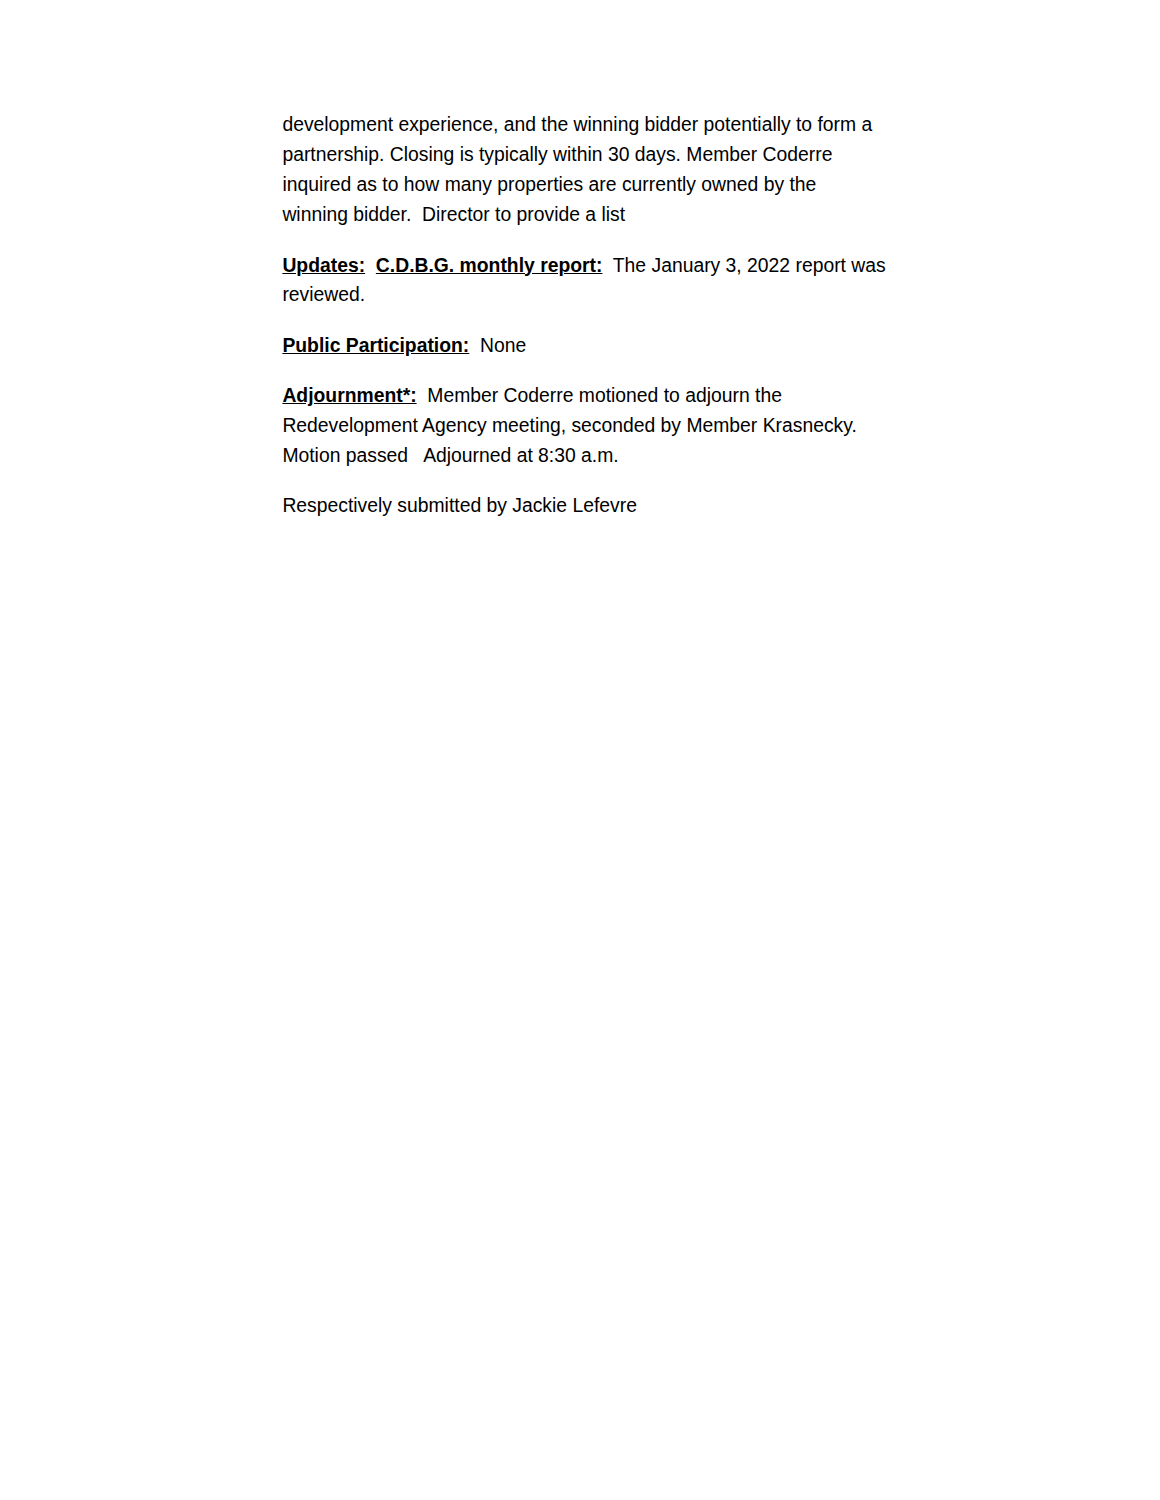development experience, and the winning bidder potentially to form a partnership. Closing is typically within 30 days. Member Coderre inquired as to how many properties are currently owned by the winning bidder. Director to provide a list
Updates: C.D.B.G. monthly report: The January 3, 2022 report was reviewed.
Public Participation: None
Adjournment*: Member Coderre motioned to adjourn the Redevelopment Agency meeting, seconded by Member Krasnecky. Motion passed Adjourned at 8:30 a.m.
Respectively submitted by Jackie Lefevre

####################

* DIRECTIONS FOR THIS TASK
Output all the material verbatim, skipping every image.

* TASK SOLUTION
development experience, and the winning bidder potentially to form a partnership. Closing is typically within 30 days. Member Coderre inquired as to how many properties are currently owned by the winning bidder. Director to provide a list
Updates: C.D.B.G. monthly report: The January 3, 2022 report was reviewed.
Public Participation: None
Adjournment*: Member Coderre motioned to adjourn the Redevelopment Agency meeting, seconded by Member Krasnecky. Motion passed Adjourned at 8:30 a.m.
Respectively submitted by Jackie Lefevre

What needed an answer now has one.